__ASSIGNED TASK__
Range to output from the entries below: the line containing "index pip: (693, 616)" through the line containing "index mcp: (99, 153)". Set it down exactly, ends included, nothing else.

[Records from a dataset]
☆ ☆ ☆ ☆

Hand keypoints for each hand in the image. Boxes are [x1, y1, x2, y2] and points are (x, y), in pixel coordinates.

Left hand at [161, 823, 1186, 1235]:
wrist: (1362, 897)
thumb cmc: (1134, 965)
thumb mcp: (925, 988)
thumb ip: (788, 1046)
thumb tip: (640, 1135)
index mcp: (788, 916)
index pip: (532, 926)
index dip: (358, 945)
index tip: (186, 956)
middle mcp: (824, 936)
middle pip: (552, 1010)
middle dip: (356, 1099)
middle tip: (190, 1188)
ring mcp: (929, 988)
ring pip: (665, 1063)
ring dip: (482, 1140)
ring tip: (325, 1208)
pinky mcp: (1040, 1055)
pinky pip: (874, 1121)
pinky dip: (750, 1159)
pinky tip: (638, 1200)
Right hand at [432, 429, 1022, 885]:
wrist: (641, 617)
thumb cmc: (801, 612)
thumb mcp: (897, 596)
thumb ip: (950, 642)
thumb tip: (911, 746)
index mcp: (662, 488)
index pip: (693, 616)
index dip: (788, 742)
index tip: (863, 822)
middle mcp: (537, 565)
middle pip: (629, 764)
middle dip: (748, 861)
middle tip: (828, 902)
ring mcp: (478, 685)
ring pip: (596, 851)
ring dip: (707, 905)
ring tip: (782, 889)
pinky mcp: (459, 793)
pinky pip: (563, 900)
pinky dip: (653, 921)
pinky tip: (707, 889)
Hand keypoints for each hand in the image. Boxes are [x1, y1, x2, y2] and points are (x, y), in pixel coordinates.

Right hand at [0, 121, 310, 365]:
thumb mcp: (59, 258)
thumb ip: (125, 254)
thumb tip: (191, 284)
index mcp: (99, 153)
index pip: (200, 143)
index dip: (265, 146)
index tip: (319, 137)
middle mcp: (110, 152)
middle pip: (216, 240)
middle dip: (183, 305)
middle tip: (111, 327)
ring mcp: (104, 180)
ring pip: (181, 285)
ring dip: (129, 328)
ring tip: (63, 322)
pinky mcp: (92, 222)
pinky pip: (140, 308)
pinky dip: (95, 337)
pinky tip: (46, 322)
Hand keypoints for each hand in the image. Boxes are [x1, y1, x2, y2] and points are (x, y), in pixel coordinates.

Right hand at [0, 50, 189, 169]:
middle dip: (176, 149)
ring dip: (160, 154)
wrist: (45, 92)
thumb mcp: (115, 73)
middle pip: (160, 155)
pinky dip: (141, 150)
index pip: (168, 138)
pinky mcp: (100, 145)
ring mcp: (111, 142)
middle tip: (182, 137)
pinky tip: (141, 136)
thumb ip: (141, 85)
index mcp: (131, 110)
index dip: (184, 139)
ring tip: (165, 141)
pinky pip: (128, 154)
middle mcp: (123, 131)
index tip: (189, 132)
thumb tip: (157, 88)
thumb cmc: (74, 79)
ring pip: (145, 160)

☆ ☆ ☆ ☆

__ANSWER BOX__
index pip: (693, 616)
index dip: (788, 742)
index tip: (863, 822)
middle mcp: (537, 565)
middle pip: (629, 764)
middle dip: (748, 861)
middle tip: (828, 902)
ring mcp: (478, 685)
ring pip: (596, 851)
ring dip: (707, 905)
ring tip: (782, 889)
pinky mcp: (459, 793)
pinky pip: (563, 900)
pinky dip: (653, 921)
pinky tip: (707, 889)
Hand keypoints for each hand in the image. Boxes are [x1, y1, x2, y2] and points are (x, y), in pixel coordinates.

Right hand at [0, 121, 310, 365]:
thumb mcp: (59, 258)
thumb ip: (125, 254)
thumb tip: (191, 284)
index mcp: (99, 153)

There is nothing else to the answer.